Stiamo investendo molto nei programmi di ricerca come Horizon 2020, e abbiamo avviato importanti partnership industriali. Lo stesso si può dire per altri importanti settori: robotica, 5G, microelettronica. Questi sono gli elementi della nostra competitività del futuro. Ed è proprio qui che occorre più Europa. Sull’IoT, ad esempio, l’Europa non si deve fare trovare impreparata e né pensare a soluzioni pasticciate come utilizzare numerazioni nazionali in maniera confusa.

Un’ultima battuta sulle accuse di “protezionismo digitale” rivolte all’Europa, riguardo l’ipotesi di regolamentare le piattaforme o ancora il caso Google.

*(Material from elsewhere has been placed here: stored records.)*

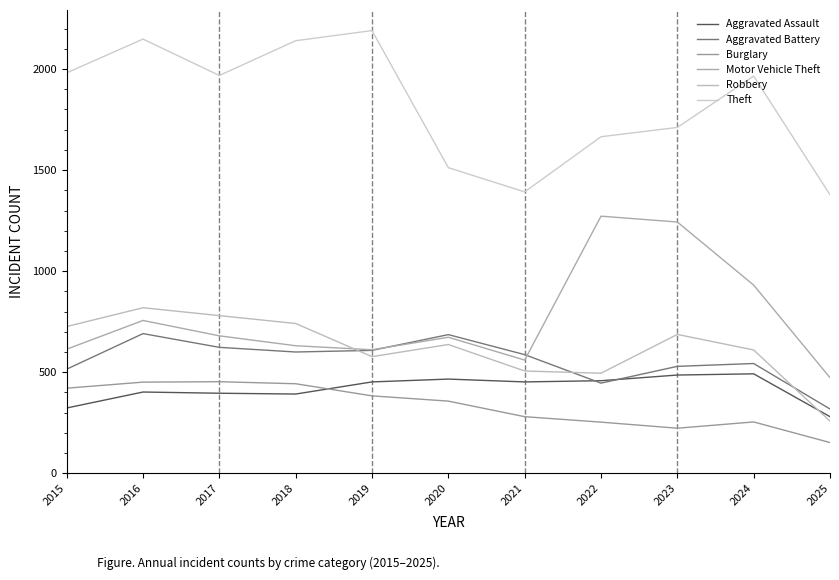

Which has a higher value, 2025 or 2017?

2017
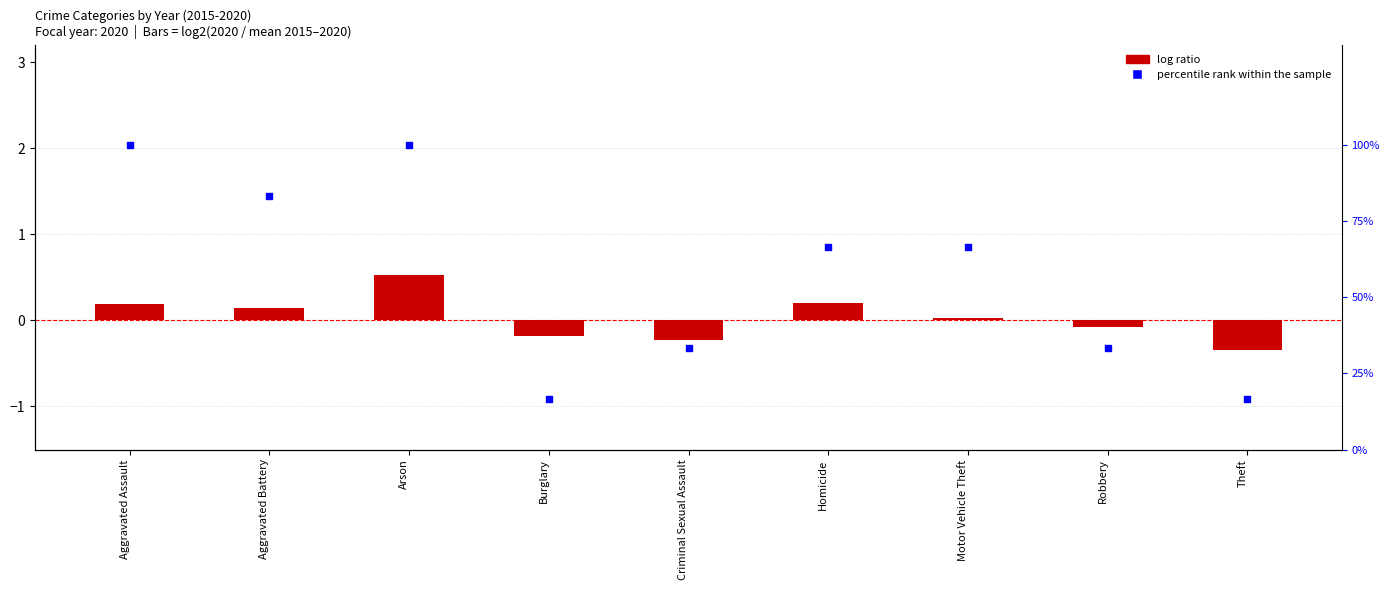

What are all the series names shown in the legend?

log ratio, percentile rank within the sample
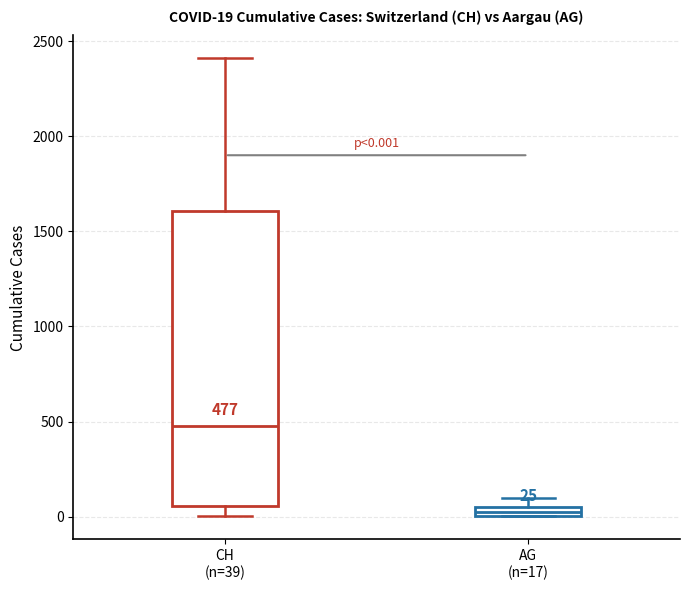

Which box is the tallest, from its lower edge to its upper edge?

CH (n=39)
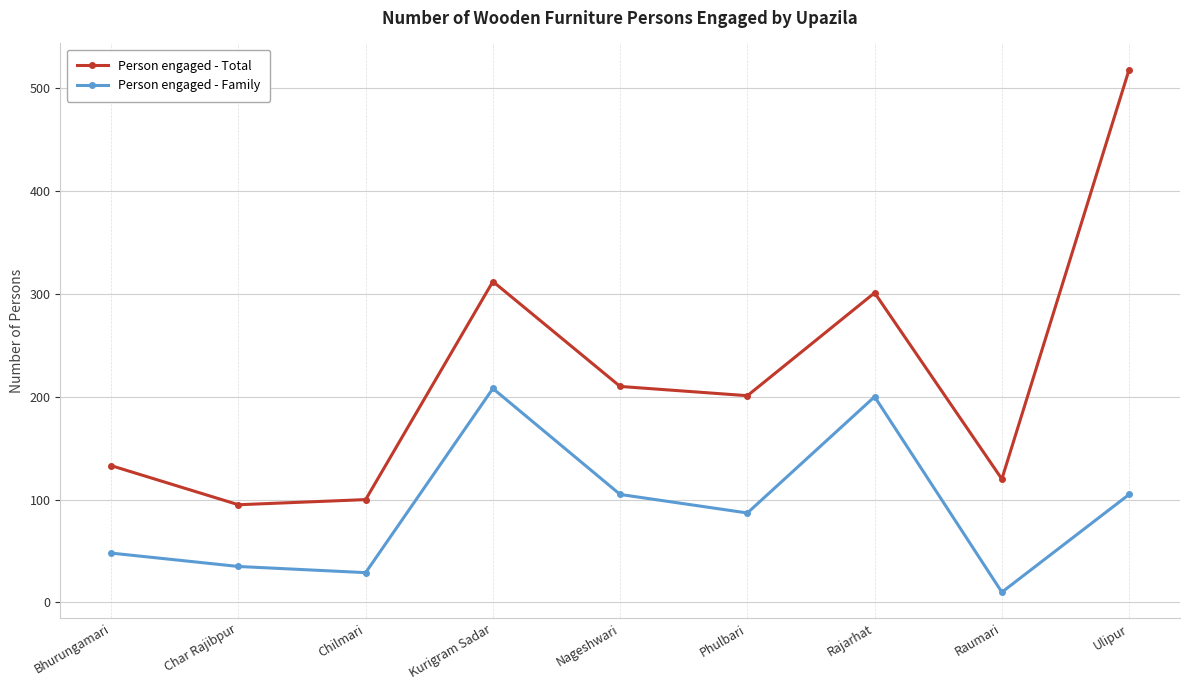

The Person engaged - Total series shows 100 at Chilmari. True or false?

True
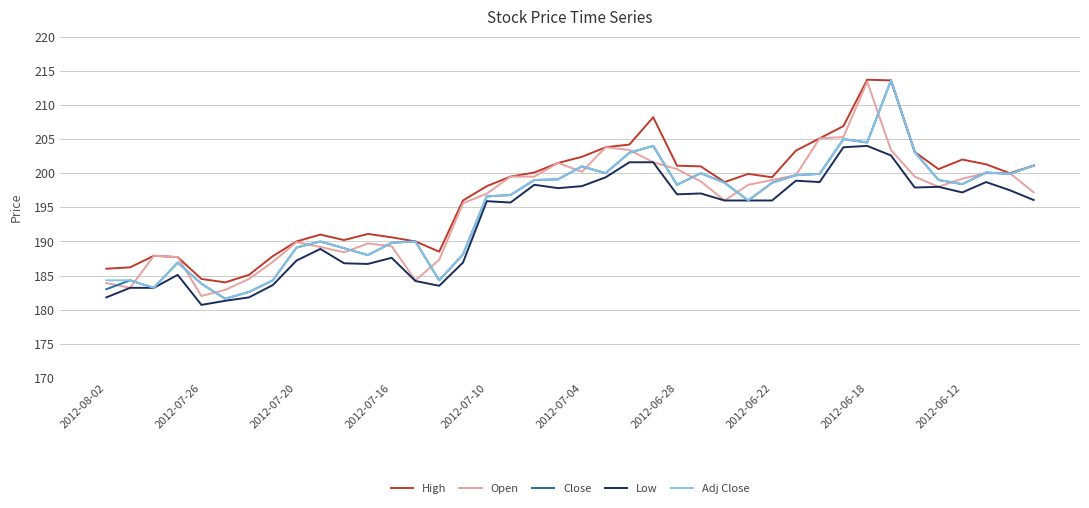

What is the highest value of the High series?

213.7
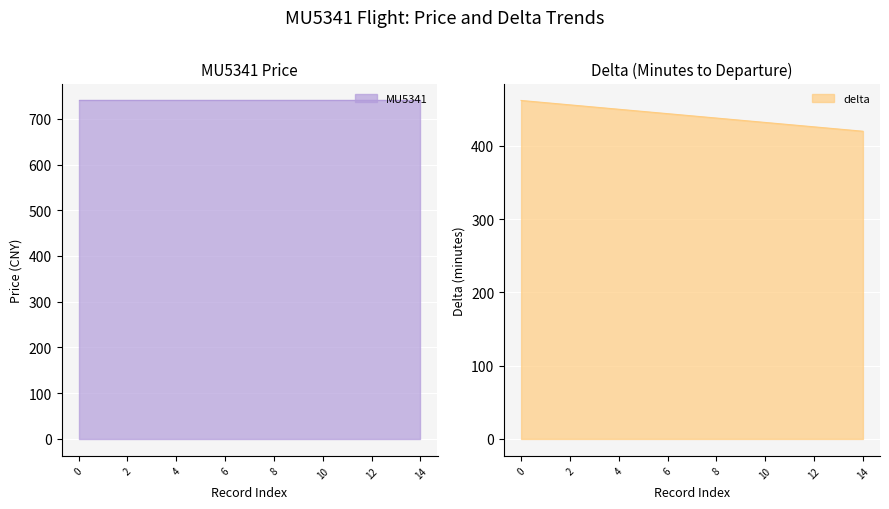

At which category does the chart reach its minimum across all series?

14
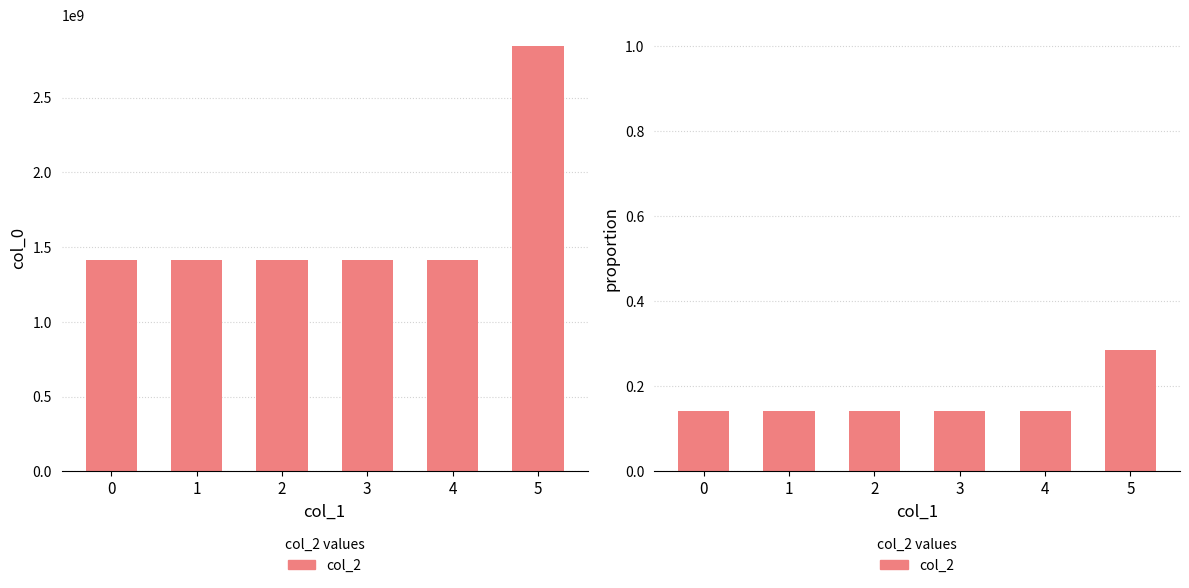

Is it true that the value at 5 is 0.3?

True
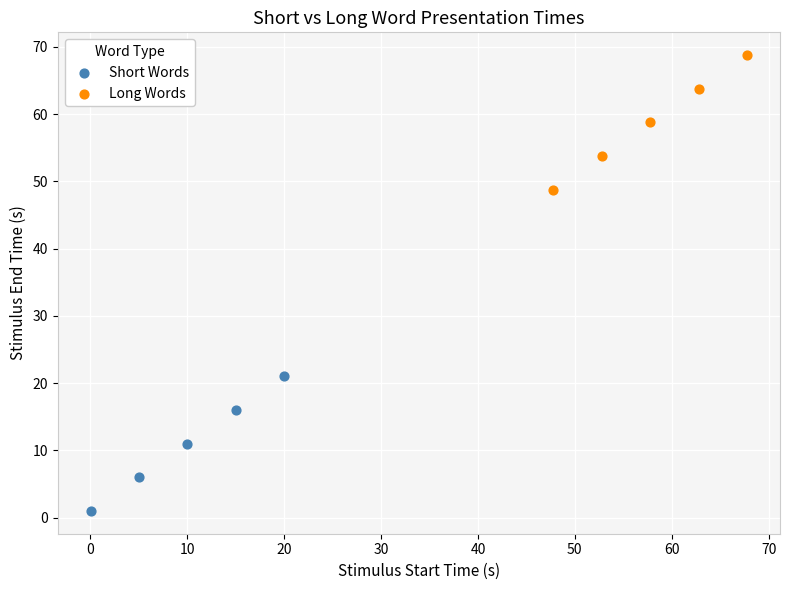

Which series contains the highest Y value?

Long Words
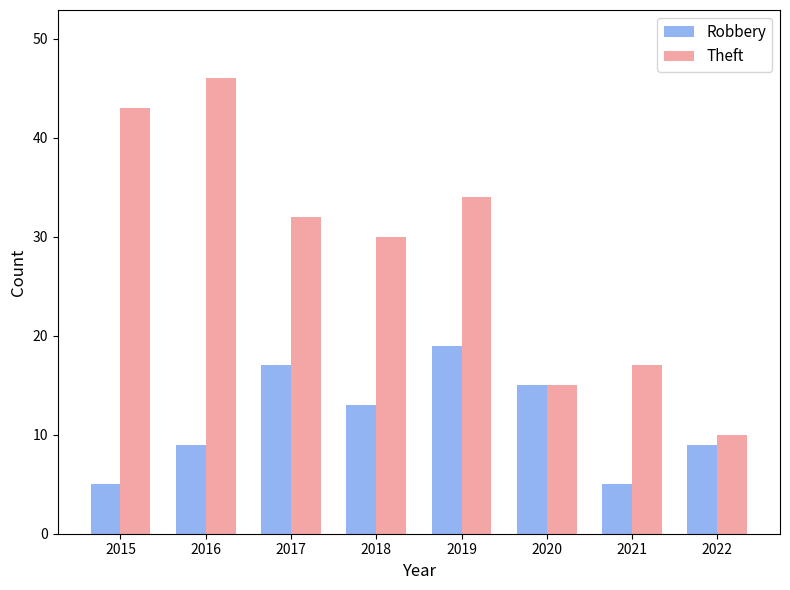

Reading right to left, what are all the values shown in this chart?

Robbery: 9	5	15	19	13	17	9	5
Theft: 10	17	15	34	30	32	46	43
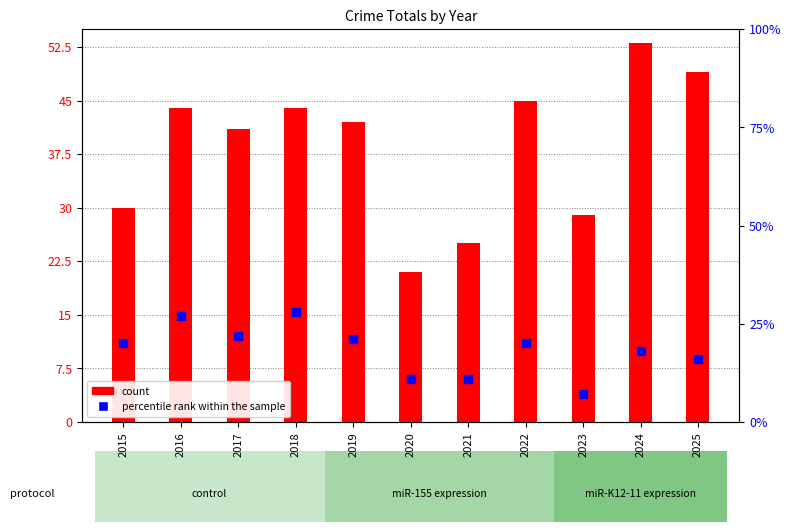

Which series has the largest Y range (max minus min)?

count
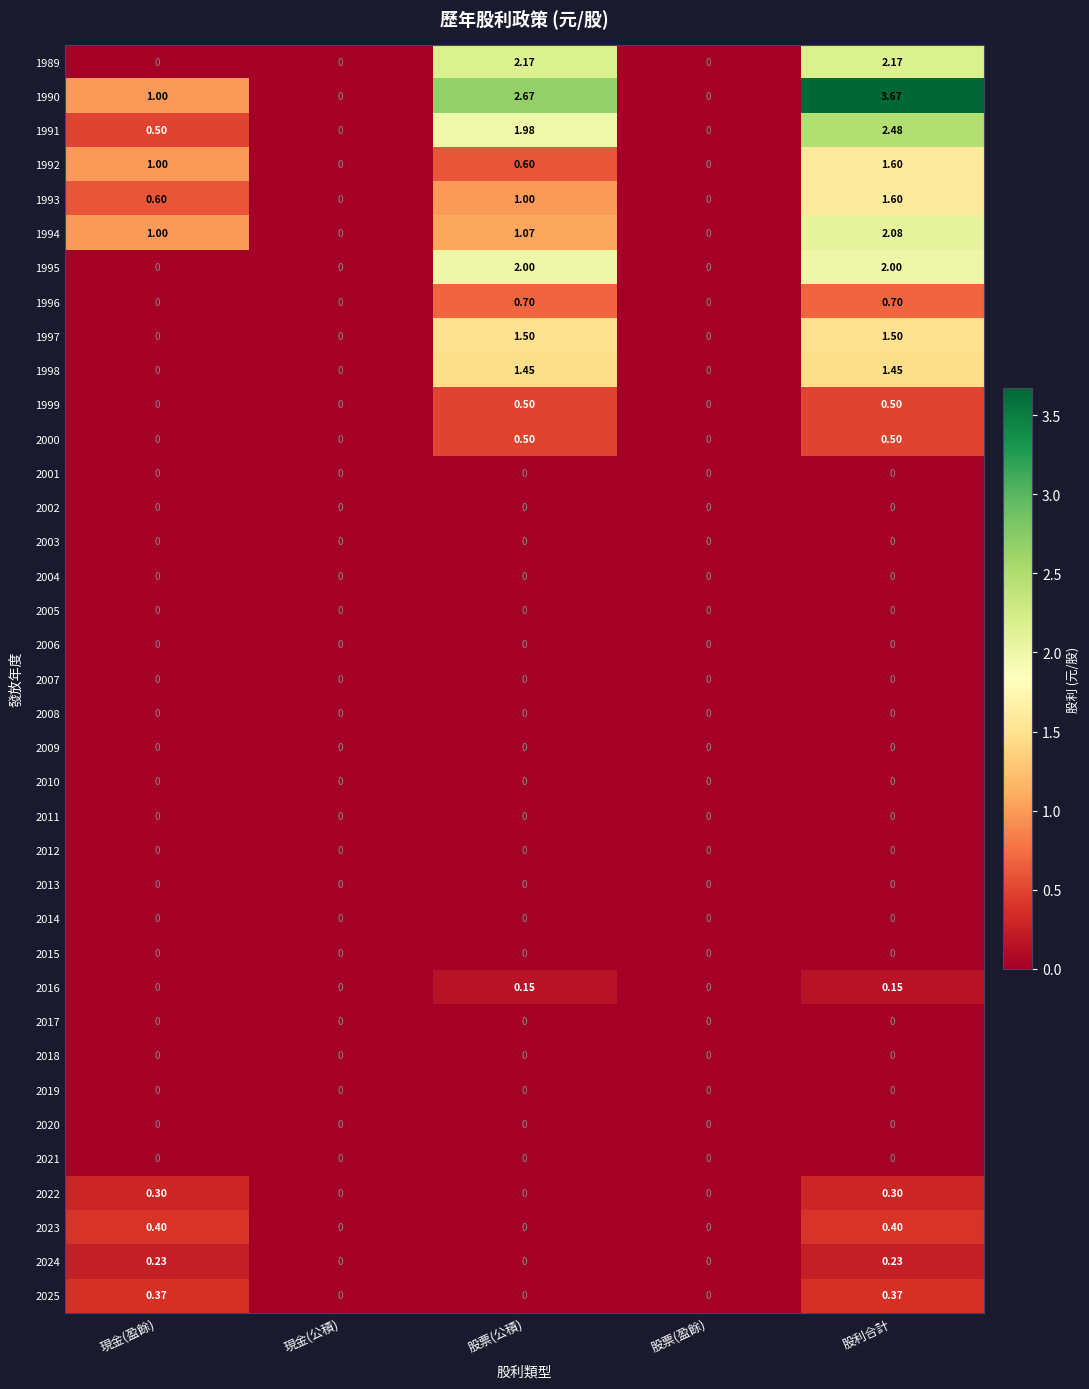

Is the value of 1999 at 股利合計 greater than the value of 2025 at 股票(公積)?

Yes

Se c’è una regione del mondo aperta alla competizione e ai servizi questa è proprio l’Europa. Possediamo la regolamentazione in materia di tlc più aperta del mondo. Per quanto riguarda la proprietà delle imprese di telecomunicazione e in generale delle imprese dell’ecosistema internet non ci sono particolari restrizioni. Non ultimo: i programmi di ricerca europei sono aperti a tutti. Se qualcuno pensa che l’Europa sia diventata una fortezza mi pare che non abbia gli elementi fattuali per provarlo. Se si guarda alle quote di mercato degli operatori di internet americani in Europa ci si rende conto che qui non c’è nessun ostacolo. E se si vuole insinuare un nesso con i casi di abuso di posizione dominante in corso, ricordo che l’applicazione delle regole della concorrenza da parte della Commissione è da sempre una funzione altamente indipendente che non può certo essere tacciata di condizionamenti politici.